Il hisse une étoffe de trèfle, vert de l’Irlande retrouvé dans les yeux de Bo, sur ses lèvres et dans ses cheveux une fois blanchie par des indigènes ennemis, coloration au carré reprise par Roth dans The Green Inferno pour une cérémonie en rime, dès le début blonde hypnotisant un petit Black, en zigouillant deux adultes, matelots patibulaires, qui ne connaissaient sans doute pas Touche pas à la femme blanche ! de Ferreri, tant pis, et récite des bribes de l’Alice de Lewis en évasion d’occasion.
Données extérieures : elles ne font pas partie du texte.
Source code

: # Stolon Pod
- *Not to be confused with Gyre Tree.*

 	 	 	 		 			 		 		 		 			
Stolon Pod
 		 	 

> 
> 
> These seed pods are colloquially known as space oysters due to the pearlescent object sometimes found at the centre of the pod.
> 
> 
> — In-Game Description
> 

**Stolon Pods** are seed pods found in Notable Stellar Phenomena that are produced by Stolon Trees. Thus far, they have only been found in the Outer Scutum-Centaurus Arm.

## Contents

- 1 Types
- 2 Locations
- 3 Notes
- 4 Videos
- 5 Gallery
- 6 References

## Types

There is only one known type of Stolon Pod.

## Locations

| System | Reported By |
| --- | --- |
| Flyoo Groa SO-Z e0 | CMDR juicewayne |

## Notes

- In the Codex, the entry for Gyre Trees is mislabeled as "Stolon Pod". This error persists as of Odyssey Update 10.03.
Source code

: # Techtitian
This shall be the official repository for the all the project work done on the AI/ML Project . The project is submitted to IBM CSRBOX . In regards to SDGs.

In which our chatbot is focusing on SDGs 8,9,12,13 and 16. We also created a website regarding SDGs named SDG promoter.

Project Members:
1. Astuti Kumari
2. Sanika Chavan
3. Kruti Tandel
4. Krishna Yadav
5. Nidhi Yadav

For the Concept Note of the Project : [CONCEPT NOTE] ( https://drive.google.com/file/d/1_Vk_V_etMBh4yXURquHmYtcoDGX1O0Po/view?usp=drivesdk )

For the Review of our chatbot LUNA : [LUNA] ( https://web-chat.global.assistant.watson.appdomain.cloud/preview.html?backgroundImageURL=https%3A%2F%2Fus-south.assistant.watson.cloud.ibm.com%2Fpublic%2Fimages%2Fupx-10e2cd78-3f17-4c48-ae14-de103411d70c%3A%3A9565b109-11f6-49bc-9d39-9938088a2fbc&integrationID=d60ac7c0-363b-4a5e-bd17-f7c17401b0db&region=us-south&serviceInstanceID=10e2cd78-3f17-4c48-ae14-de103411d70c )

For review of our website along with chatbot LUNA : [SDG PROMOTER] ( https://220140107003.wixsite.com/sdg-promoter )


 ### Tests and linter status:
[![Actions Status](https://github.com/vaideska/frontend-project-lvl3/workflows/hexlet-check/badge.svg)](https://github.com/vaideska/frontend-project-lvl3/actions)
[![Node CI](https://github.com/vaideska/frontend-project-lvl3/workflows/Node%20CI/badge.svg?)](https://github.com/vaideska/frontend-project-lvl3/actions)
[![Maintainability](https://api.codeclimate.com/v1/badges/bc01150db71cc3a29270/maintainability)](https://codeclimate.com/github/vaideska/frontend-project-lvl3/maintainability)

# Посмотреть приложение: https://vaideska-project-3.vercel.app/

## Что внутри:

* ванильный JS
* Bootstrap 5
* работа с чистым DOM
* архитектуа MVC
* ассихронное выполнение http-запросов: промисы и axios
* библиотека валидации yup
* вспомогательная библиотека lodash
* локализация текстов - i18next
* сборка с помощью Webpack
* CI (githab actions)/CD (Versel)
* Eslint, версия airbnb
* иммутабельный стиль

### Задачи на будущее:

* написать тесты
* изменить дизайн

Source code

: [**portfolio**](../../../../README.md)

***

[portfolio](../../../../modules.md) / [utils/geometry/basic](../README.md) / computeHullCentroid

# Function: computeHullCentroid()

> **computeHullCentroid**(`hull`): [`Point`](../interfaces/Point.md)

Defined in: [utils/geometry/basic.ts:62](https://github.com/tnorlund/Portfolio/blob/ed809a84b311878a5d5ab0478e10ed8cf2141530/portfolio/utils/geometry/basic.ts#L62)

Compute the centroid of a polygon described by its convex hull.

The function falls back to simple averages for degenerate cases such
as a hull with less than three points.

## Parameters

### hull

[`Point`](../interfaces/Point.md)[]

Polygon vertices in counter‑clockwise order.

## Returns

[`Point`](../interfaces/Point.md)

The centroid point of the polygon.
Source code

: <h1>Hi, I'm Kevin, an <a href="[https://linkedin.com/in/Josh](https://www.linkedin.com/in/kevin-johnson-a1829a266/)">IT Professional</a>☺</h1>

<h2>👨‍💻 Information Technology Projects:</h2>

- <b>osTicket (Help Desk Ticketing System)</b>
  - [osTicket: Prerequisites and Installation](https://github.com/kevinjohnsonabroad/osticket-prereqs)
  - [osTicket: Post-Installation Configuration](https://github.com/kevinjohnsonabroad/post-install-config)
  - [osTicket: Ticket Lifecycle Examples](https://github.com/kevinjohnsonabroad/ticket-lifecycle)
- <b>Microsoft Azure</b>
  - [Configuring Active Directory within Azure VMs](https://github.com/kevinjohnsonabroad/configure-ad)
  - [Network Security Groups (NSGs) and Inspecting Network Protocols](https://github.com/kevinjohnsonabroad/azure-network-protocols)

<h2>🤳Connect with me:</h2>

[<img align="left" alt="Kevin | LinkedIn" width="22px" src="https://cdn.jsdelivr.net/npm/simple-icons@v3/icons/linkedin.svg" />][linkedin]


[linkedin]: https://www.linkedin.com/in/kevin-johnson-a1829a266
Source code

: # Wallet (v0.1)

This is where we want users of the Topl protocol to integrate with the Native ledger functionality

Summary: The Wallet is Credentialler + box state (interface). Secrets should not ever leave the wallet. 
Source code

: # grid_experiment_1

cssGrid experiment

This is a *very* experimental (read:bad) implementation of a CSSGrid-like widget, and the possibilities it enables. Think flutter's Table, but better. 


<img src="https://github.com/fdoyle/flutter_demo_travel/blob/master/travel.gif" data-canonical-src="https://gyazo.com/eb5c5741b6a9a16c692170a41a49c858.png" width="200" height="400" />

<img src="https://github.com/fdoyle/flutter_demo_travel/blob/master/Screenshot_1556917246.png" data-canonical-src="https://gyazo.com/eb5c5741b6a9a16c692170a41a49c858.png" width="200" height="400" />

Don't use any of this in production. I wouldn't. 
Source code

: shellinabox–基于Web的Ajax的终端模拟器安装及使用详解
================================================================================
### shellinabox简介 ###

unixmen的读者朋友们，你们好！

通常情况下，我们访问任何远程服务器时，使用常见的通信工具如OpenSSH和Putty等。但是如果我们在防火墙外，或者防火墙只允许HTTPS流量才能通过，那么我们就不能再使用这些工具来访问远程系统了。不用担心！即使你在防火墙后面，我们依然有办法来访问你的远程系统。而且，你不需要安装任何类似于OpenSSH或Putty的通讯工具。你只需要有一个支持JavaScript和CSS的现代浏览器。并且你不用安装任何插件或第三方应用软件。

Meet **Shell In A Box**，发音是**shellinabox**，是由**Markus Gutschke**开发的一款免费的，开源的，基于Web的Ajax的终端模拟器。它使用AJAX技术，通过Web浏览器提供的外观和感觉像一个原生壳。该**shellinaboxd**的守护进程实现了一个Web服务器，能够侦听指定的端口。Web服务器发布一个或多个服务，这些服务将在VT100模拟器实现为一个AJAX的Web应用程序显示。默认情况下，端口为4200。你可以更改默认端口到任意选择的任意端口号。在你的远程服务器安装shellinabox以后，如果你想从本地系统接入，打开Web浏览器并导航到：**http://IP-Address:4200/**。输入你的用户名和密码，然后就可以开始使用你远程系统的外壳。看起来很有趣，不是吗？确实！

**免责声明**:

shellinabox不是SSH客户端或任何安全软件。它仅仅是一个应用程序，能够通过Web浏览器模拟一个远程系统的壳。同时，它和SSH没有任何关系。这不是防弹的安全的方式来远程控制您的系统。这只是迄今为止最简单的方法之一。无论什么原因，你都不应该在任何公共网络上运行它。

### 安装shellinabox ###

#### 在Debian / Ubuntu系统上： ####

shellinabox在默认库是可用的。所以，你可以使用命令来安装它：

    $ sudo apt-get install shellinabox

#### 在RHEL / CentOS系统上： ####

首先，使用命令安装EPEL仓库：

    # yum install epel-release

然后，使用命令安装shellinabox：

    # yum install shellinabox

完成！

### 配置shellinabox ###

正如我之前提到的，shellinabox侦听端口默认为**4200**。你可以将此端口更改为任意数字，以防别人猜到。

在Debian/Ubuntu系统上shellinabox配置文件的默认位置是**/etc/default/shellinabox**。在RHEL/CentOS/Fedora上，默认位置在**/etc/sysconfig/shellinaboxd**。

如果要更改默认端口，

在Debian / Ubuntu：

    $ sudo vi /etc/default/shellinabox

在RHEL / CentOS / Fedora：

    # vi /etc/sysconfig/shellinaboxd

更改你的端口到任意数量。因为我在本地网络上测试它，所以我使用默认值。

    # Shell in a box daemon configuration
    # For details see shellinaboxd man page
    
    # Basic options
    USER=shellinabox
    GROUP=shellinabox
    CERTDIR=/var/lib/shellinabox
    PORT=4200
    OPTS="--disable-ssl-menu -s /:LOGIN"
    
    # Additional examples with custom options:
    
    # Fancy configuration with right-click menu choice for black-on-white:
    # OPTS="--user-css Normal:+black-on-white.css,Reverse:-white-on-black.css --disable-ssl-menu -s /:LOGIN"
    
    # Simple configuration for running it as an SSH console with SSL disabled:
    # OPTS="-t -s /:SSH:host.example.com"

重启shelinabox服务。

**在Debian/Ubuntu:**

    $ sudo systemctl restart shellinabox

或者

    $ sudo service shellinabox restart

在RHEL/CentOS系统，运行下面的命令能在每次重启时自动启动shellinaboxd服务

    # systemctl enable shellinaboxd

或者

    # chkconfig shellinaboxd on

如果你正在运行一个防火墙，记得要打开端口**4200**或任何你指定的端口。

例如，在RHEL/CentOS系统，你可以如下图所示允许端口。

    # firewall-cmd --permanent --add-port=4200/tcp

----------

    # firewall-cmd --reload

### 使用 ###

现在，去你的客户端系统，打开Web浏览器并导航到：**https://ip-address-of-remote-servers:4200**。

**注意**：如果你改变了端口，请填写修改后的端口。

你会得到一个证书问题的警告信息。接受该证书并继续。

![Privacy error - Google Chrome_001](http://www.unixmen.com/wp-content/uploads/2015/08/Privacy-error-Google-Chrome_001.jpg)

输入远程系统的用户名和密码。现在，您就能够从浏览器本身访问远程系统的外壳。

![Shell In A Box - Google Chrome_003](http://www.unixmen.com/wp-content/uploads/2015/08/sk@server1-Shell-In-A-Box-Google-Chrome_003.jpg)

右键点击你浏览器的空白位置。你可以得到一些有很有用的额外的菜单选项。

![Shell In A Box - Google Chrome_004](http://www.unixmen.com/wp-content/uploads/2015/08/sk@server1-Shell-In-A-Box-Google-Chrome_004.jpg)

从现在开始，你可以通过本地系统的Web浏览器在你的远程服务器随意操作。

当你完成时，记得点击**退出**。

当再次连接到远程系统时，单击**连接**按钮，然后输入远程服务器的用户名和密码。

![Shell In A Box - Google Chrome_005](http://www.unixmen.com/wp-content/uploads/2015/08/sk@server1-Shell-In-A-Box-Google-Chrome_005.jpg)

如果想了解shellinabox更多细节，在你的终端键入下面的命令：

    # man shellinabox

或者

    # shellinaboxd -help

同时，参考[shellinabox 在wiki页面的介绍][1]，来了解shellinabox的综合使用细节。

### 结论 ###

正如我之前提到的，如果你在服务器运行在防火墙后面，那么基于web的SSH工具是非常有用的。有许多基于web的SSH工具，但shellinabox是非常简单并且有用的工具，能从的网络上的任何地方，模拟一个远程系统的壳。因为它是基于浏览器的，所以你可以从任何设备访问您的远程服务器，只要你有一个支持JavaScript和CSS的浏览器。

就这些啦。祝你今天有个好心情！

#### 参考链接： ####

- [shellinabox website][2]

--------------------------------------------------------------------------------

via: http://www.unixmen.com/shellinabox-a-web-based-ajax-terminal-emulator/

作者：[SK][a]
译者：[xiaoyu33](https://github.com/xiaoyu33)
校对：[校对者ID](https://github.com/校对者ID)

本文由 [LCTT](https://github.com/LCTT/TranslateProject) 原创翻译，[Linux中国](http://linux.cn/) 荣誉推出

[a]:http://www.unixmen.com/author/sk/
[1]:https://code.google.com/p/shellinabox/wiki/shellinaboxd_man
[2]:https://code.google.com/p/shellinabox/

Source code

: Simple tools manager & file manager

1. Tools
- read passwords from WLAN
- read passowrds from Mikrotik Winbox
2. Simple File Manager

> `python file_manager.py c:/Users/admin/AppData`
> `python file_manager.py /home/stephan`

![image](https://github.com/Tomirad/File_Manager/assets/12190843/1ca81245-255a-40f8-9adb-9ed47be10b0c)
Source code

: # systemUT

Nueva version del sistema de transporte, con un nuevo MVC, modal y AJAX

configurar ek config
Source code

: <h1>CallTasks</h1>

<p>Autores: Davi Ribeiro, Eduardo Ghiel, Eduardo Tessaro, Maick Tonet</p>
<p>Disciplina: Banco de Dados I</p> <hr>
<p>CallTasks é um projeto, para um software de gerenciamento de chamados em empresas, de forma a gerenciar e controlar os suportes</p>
John Philip Law, le bandit de BD du dispensable, bis, Danger : Diabolik ! de Bava et l’aveugle de Barbarella, similaire loupé régi par une égérie, seconde Jane, Fonda, cette fois, fait de la figuration intelligente, ou pas tant que ça, réduit à être l’amoureux impuissant, le barde survivant des aventures de Bo. Avec son carton des Svengali Productions, Bo allongée nue sur une verdure génitale, qui tire les ficelles d’un pantin à pellicule, signé, admirez, Frazetta, avec ses volets désuets, ses recadrages au zoom, ses reflets, ses contre-jours, ses jeux de lumière ancrés dans la grammaire du glamour hollywoodien, avec sa réplique riquiqui de parité dont ricaneront les féministes actuelles, guère sensibles à une émancipation estimée exhibition, avec sa fontaine artisanale, entre femmes, où l’écuyère se fait doucher tel un cheval, Tarzan se moque implicitement de la masculinité musclée, décérébrée, irresponsable et pardonnable, contemple une sirène sereine, déesse de fitness davantage que vase de Saxe, une jeune fille affirmant vivre un livre éveillée, même lors d’un coucher de soleil de conclusion, même quittée en compagnie de Tarzan et d’un orang-outang ressemblant à celui du Doux, Dur et Dingue d’Eastwood, tous les trois occupés, en interminables fondus enchaînés, sur la soupe orchestrale de Perry Botkin, à faire les cons caniculaires, sur un bout de terre ouvertement en dehors du scénar. Un film, encore ? Une célébration narcissique doublée d’un objet historique.